In 2007, approximately 60% of the buyers of commercial loans were securitized commercial loan funds, or commercial loan obligations. As a result, CLOs are a critical source of liquidity for U.S. businesses and for the banks that arrange and sell portions of these loans.
Legislation designed to overhaul financial regulation currently provides for mandatory "risk retention" standards to address issues related to the securitization markets.
However, applying these requirements to commercial loans and commercial loan obligations of the type that hold a dominant portion of the outstanding commercial loans today could significantly impair credit availability for many U.S. businesses.
Fraud charges that have been brought by the Securities and Exchange Commission against Goldman Sachs Group over the marketing of collateralized debt obligations before the financial crisis also threaten the nascent recovery in this market, posing real challenges to U.S. companies seeking liquidity.
The Senate bill currently requires a "securitizer" (the sponsor of a securitization transaction) or "originator" (the party that transfers loans to a securitizer) of a securitized loan portfolio to retain, on an unhedged basis, at least 5% of the credit risk associated with each loan portfolio.
The House bill requires that any "creditor" that makes a loan retain, on an unhedged basis, at least 5% of each loan that such creditor assigns, including for purposes of creating a portfolio of securitized loans.
Currently there are no such risk-retention requirements in the securitization or commercial loan markets.
The risk-retention minimums imposed upon any "creditor that makes a loan" may well be too high for the majority of lenders ordinarily constituting members of a commercial loan syndicate.
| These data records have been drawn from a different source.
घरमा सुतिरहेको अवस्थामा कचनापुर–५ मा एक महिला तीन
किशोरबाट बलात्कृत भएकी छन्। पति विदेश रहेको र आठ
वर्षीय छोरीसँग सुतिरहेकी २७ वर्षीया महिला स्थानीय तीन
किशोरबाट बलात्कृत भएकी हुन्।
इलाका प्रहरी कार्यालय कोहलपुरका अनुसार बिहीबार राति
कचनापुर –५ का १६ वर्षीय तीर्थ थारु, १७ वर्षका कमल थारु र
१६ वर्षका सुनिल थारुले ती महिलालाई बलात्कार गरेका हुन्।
Commercial loans often are too large for a single bank to hold on its own. As such, large commercial loans typically are arranged by banks which then transfer portions of such loans to a "secondary" loan market.
CLOs and other loan funds are the principal buyers of loans in this market, but under internal diversification guidelines they can typically only hold small portions of any one loan. Applying risk-retention standards to loans of this type would significantly reduce the number of lenders with sufficient capability to issue and buy these types of loans.
Broadly applied, risk-retention standards could apply to not just the arranger but also to each other lender, thereby eliminating a huge portion of market participants. The momentum generated by the Goldman Sachs litigation and any related proceedings continues to pick up speed in Washington as the parties debate the merits of more stringent reforms.
Moreover, risk-retention minimums applied to any "securitizer" of a CLO, which typically is the manager or sponsor, could have a negative impact on the formation of new CLOs available to purchase loans because most CLO managers and sponsors are unable to make significant equity investments.
Although risk-retention standards are unlikely to affect the CLOs that exist in the market today, many of which have a limited life and limited ability to invest in future loans, they could impair the formation of new CLOs that many market participants feel will be necessary in the future to help address liquidity needs.
A related concern is the threat of litigation contagion in the market, typified by the SEC's continuing investigation of additional Goldman Sachs CDO transactions as well as similar transactions at Goldman Sachs and other institutions.
Given the large numbers of public and private entities that suffered losses during the credit crisis related to downgrades of securitization facilities, commentators have expressed concern that the industry could see a wave of lawsuits from individual investors as well as state and governmental authorities.
The prospect of such litigation could shake the confidence of prospective CLO investors and thereby dissuade them from forming CLOs.
A healthy secondary loan trading market is critical to allow banks and financial institutions to spread market risk to sophisticated investors, and thereby reduce the systemic risk associated with concentrated loan holdings at large banks and financial institutions.
In addition, without a strong and liquid secondary market, access to capital for U.S. businesses would go down while the cost of available capital would go up.
With major refinancing needs on the horizon for U.S. businesses, imposing additional restrictions on a primary provider of capital availability and liquidity in the commercial loan market could be a severely damaging blow to slowly stabilizing capital markets.
Similarly, a flood of litigation related to the securitization markets could help to squelch a burgeoning recovery before it starts, and in so doing further constrain liquidity for U.S. businesses.